(Exercise a): According to the storage structure text, how many utterances in total does the database hold?

Storage Structure

Each signer has performed once the 450 basic signs and 780 continuous sentences of the corpus. The performances of the first signer, called reference signer, were recorded not once but even three times. Altogether 33,210 utterances (12,150 isolated signs and 21,060 continuous sentences) are available in the database. Each utterance is stored in a separate directory as a sequence of image files; the directory is packed into a ZIP file. The naming convention for directories and files consists of a consecutive sequence of letters followed by a two or four digit number.

    Directory   Filename
  Isolated signs   /data/sig#1/per#2/iso#3/   s#1-p#2-i#3-f#5.jpg
  Continuous sentences   /data/sig#1/per#2/con#4/   s#1-p#2-c#4-f#5.jpg

The following table summarizes the abbreviations used in the naming convention.

  Denotation   Directory   Filename
  Abbreviation   Number (Digits)   Abbreviation   Number (Digits)

(Exercise b): Copy out the lines of the records, starting at the very first line and ending at the line that contains "blue circle: moved 2 px right, 1 px down", with both ends included. Leave the pictures out of your answer.

(Records for processing):
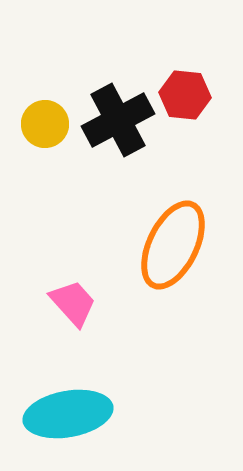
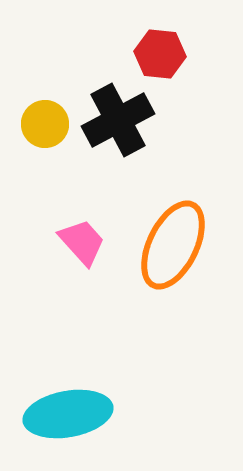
red hexagon: moved 25 px left, 41 px up
pink trapezoid: moved 9 px right, 61 px up
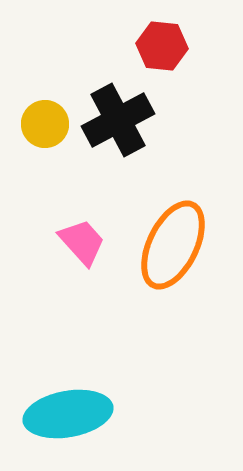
red hexagon: moved 2 px right, 8 px up
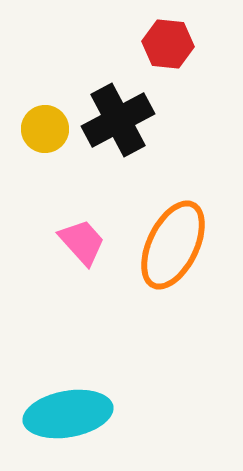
red hexagon: moved 6 px right, 2 px up
yellow circle: moved 5 px down
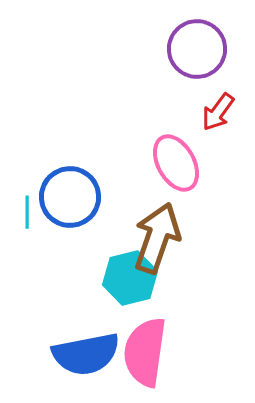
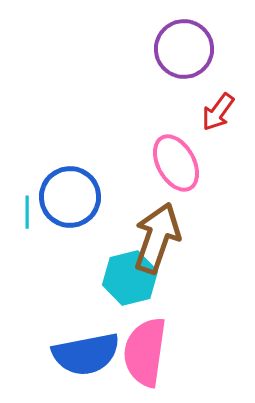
purple circle: moved 13 px left
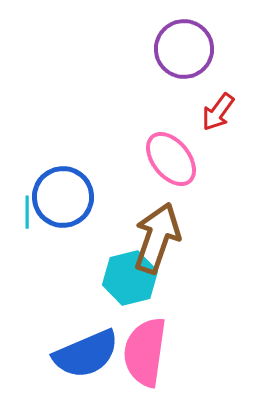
pink ellipse: moved 5 px left, 4 px up; rotated 10 degrees counterclockwise
blue circle: moved 7 px left
blue semicircle: rotated 12 degrees counterclockwise
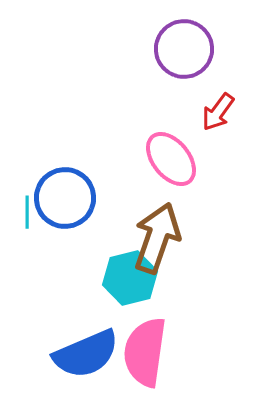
blue circle: moved 2 px right, 1 px down
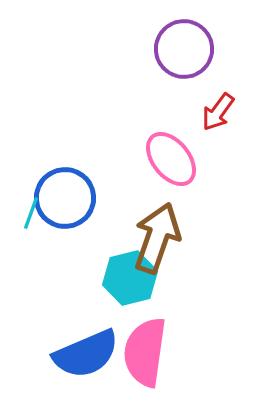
cyan line: moved 4 px right, 1 px down; rotated 20 degrees clockwise
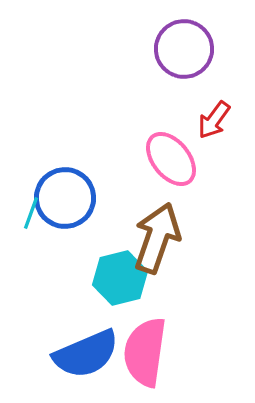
red arrow: moved 4 px left, 8 px down
cyan hexagon: moved 10 px left
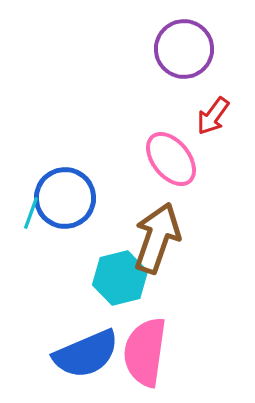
red arrow: moved 1 px left, 4 px up
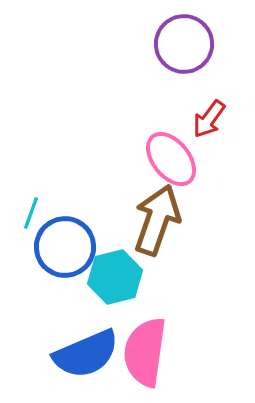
purple circle: moved 5 px up
red arrow: moved 4 px left, 3 px down
blue circle: moved 49 px down
brown arrow: moved 18 px up
cyan hexagon: moved 5 px left, 1 px up
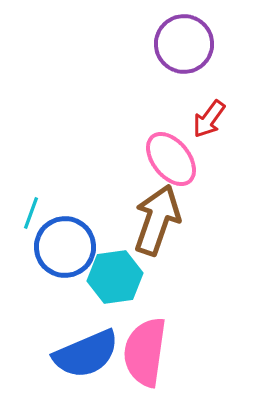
cyan hexagon: rotated 6 degrees clockwise
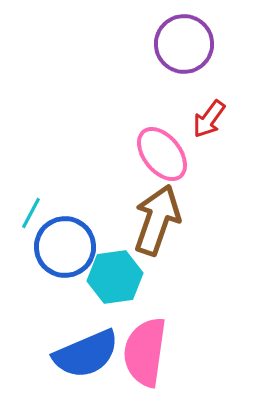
pink ellipse: moved 9 px left, 5 px up
cyan line: rotated 8 degrees clockwise
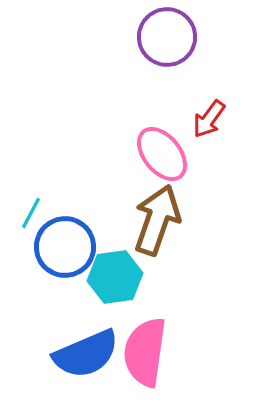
purple circle: moved 17 px left, 7 px up
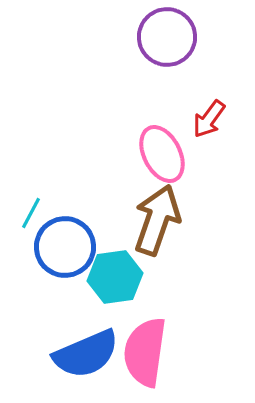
pink ellipse: rotated 12 degrees clockwise
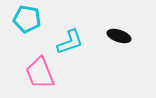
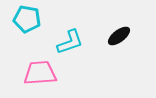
black ellipse: rotated 55 degrees counterclockwise
pink trapezoid: rotated 108 degrees clockwise
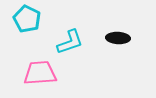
cyan pentagon: rotated 16 degrees clockwise
black ellipse: moved 1 px left, 2 px down; rotated 40 degrees clockwise
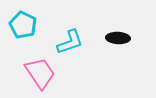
cyan pentagon: moved 4 px left, 6 px down
pink trapezoid: rotated 60 degrees clockwise
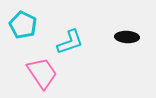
black ellipse: moved 9 px right, 1 px up
pink trapezoid: moved 2 px right
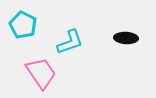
black ellipse: moved 1 px left, 1 px down
pink trapezoid: moved 1 px left
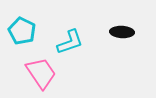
cyan pentagon: moved 1 px left, 6 px down
black ellipse: moved 4 px left, 6 px up
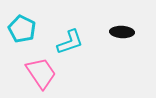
cyan pentagon: moved 2 px up
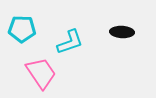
cyan pentagon: rotated 24 degrees counterclockwise
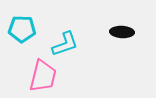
cyan L-shape: moved 5 px left, 2 px down
pink trapezoid: moved 2 px right, 3 px down; rotated 48 degrees clockwise
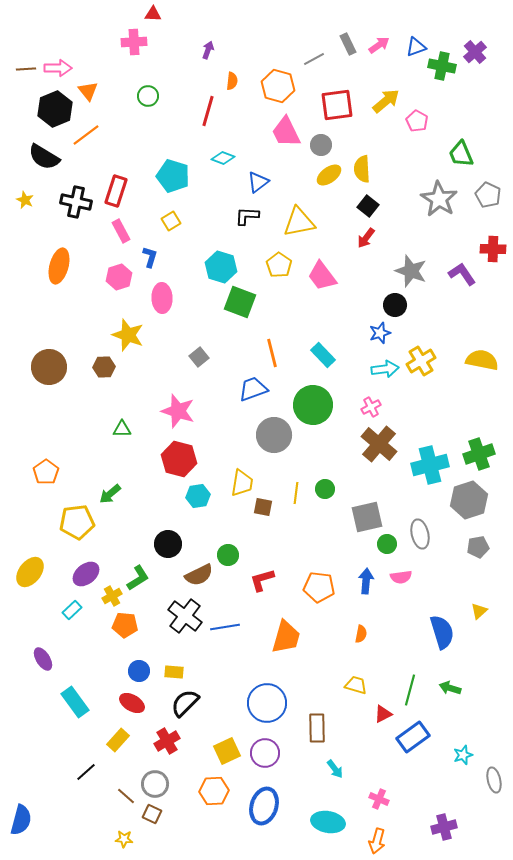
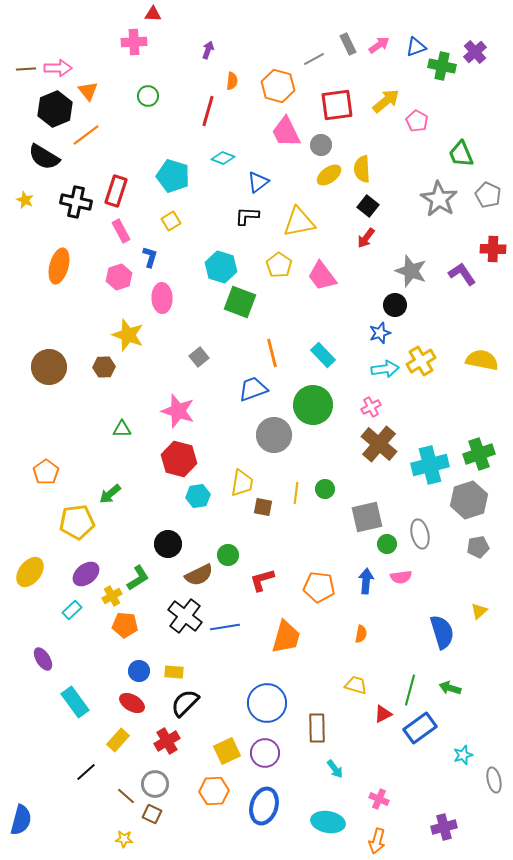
blue rectangle at (413, 737): moved 7 px right, 9 px up
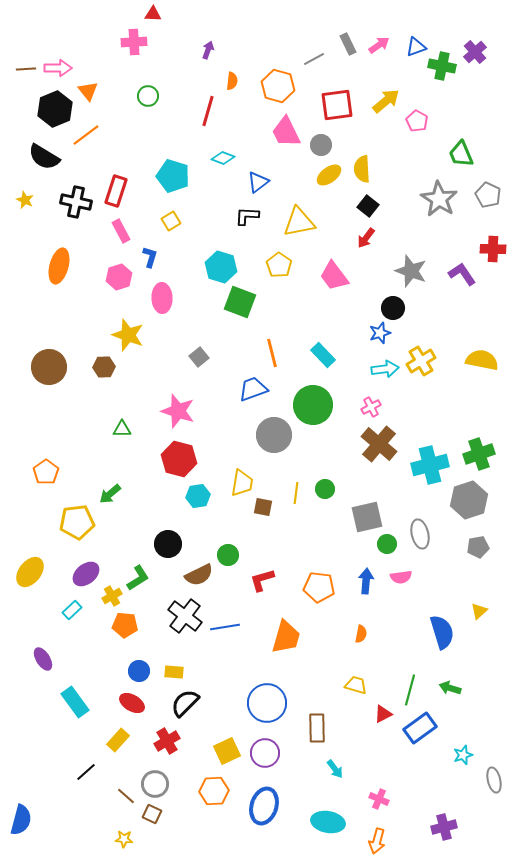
pink trapezoid at (322, 276): moved 12 px right
black circle at (395, 305): moved 2 px left, 3 px down
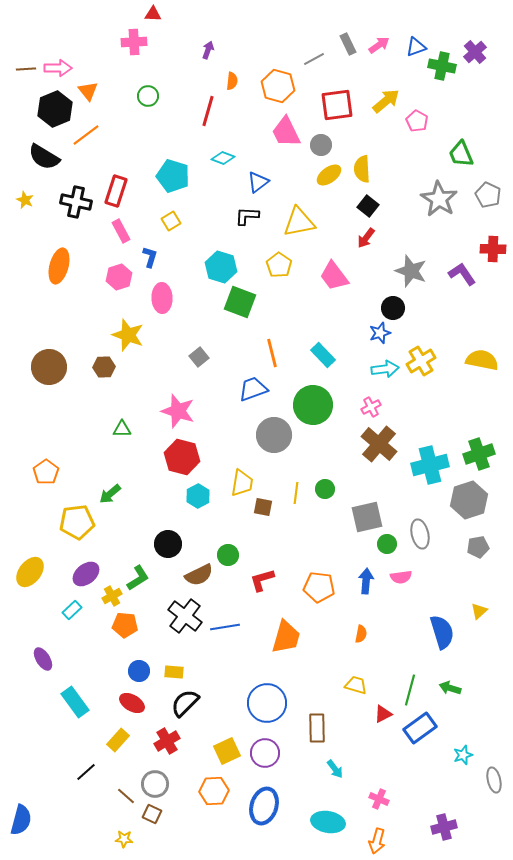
red hexagon at (179, 459): moved 3 px right, 2 px up
cyan hexagon at (198, 496): rotated 20 degrees counterclockwise
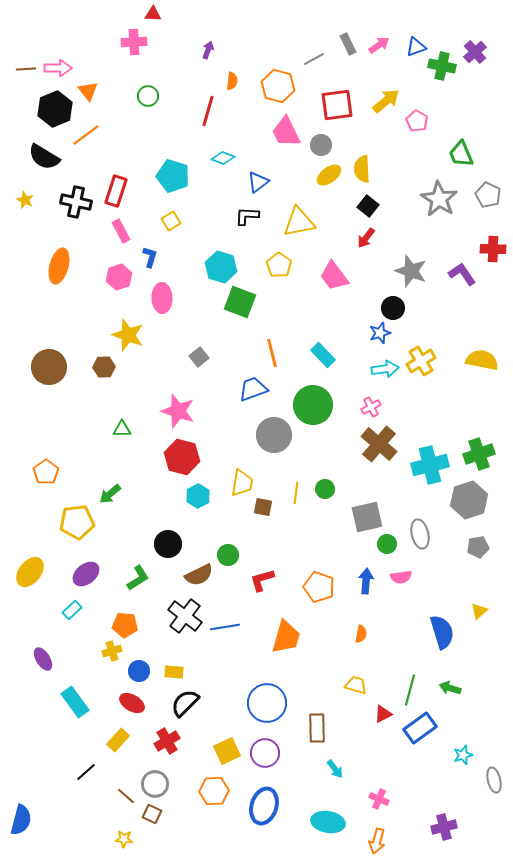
orange pentagon at (319, 587): rotated 12 degrees clockwise
yellow cross at (112, 596): moved 55 px down; rotated 12 degrees clockwise
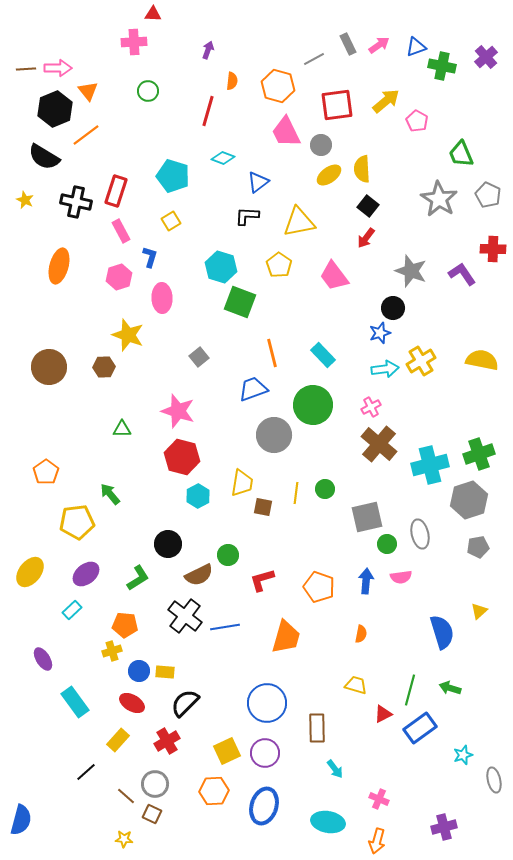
purple cross at (475, 52): moved 11 px right, 5 px down
green circle at (148, 96): moved 5 px up
green arrow at (110, 494): rotated 90 degrees clockwise
yellow rectangle at (174, 672): moved 9 px left
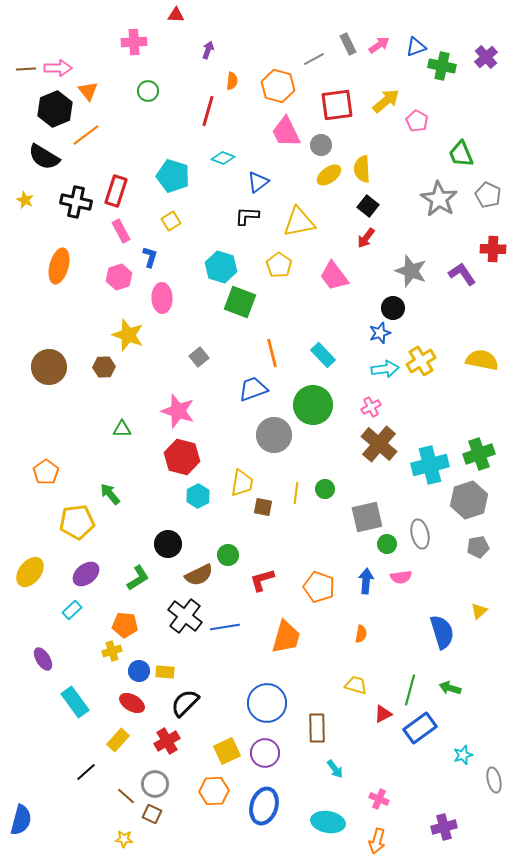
red triangle at (153, 14): moved 23 px right, 1 px down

(Output a): 33,210 utterances (12,150 isolated signs and 21,060 continuous sentences).

(Output b):
red hexagon: moved 25 px left, 41 px up
pink trapezoid: moved 9 px right, 61 px up
red hexagon: moved 2 px right, 8 px up
red hexagon: moved 6 px right, 2 px up
yellow circle: moved 5 px down
purple circle: moved 13 px left
pink ellipse: moved 5 px left, 4 px up; rotated 10 degrees counterclockwise
blue circle: moved 7 px left
blue semicircle: rotated 12 degrees counterclockwise
blue circle: moved 2 px right, 1 px down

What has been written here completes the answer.